*** Begin section ***
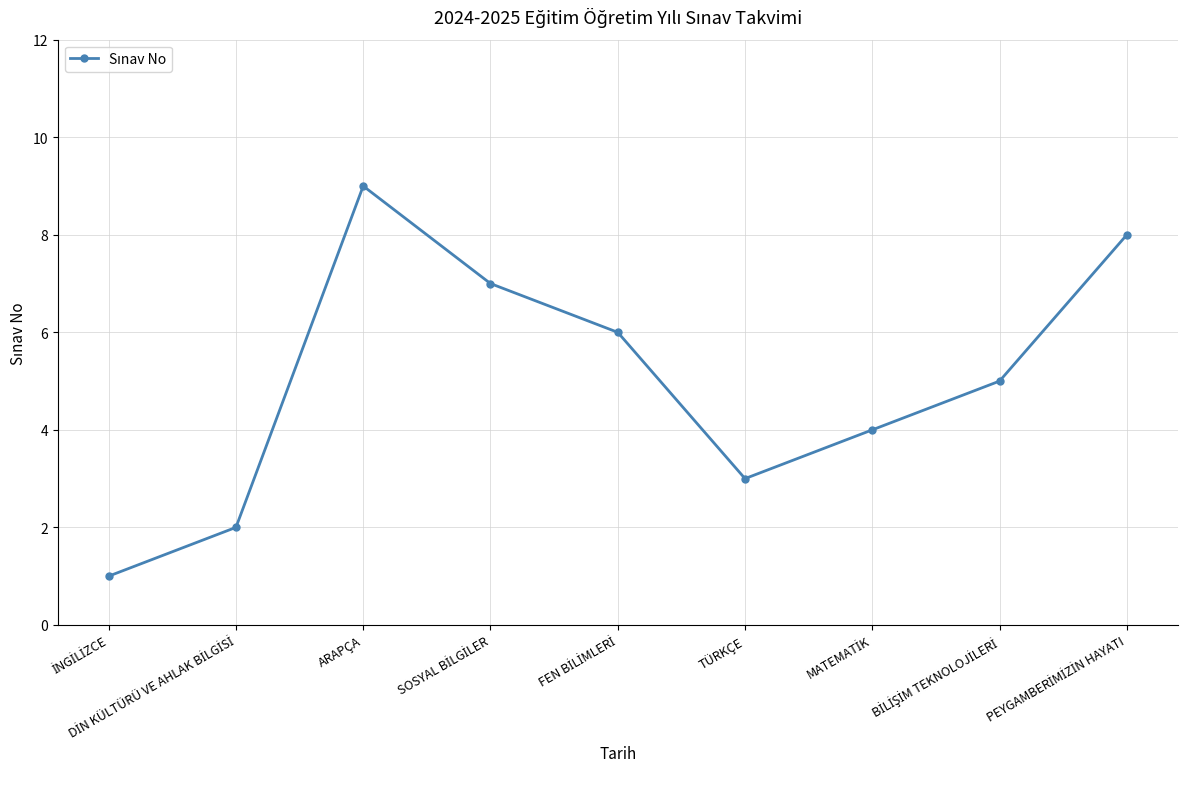

What is the average value?

5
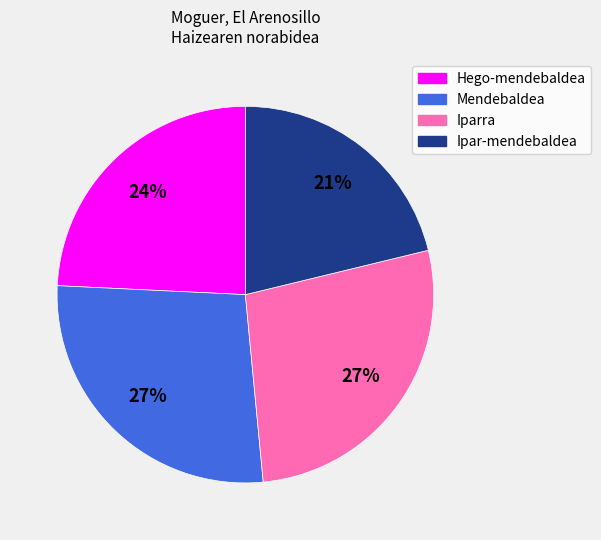

To the nearest percent, what percentage of the pie is Hego-mendebaldea?

24%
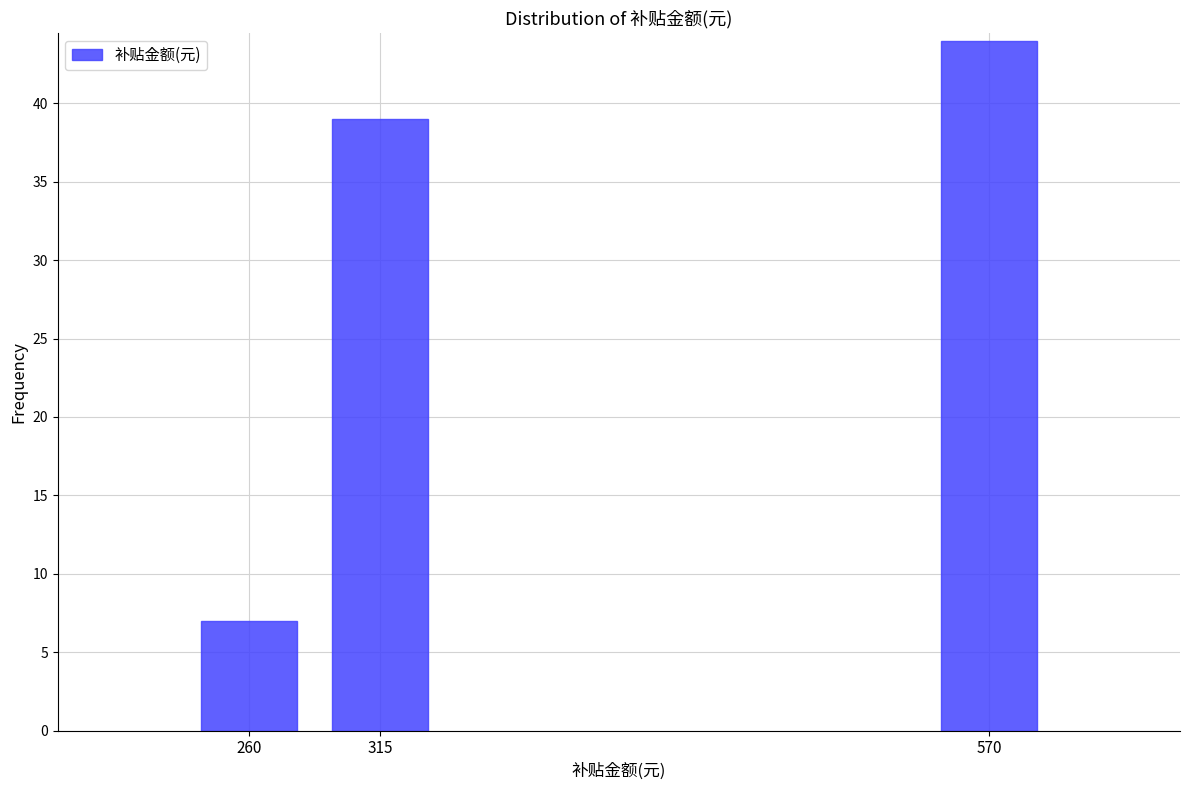

Reading left to right, list all the values displayed in this chart.

260=7	315=39	570=44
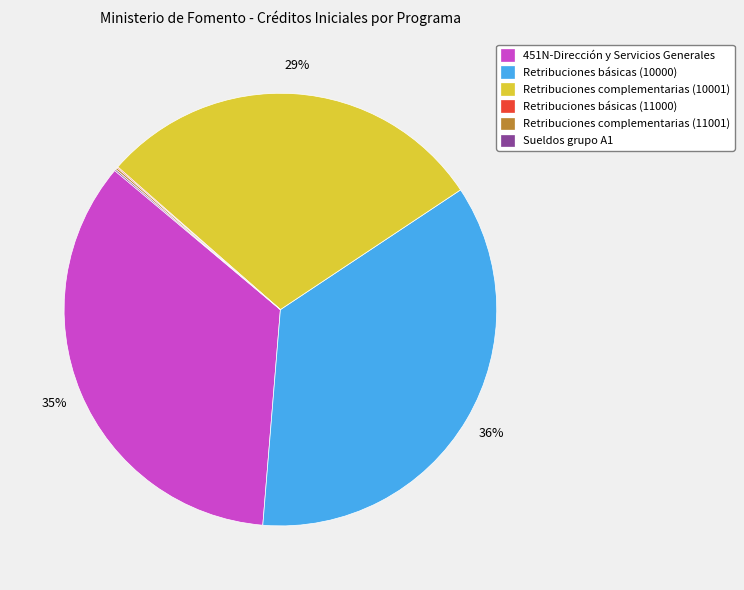

The 451N-Dirección y Servicios Generales slice represents 29% of the pie. True or false?

False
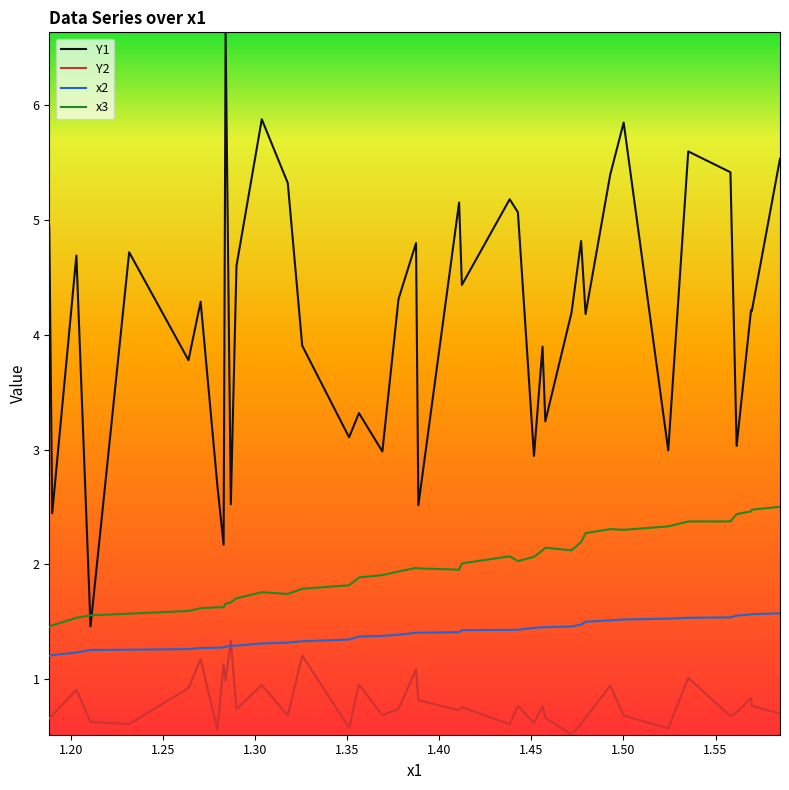

What is the maximum value for Y1?

6.6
*** End section ***
### [Goal of the exercise]
Turn the entries above into a JSON list of strings, one string per line, with blank lines and the pictures left out.

### [Exercise result]
[
  "What is the average value?",
  "5",
  "To the nearest percent, what percentage of the pie is Hego-mendebaldea?",
  "24%",
  "Reading left to right, list all the values displayed in this chart.",
  "260=7\t315=39\t570=44",
  "The 451N-Dirección y Servicios Generales slice represents 29% of the pie. True or false?",
  "False",
  "What is the maximum value for Y1?",
  "6.6"
]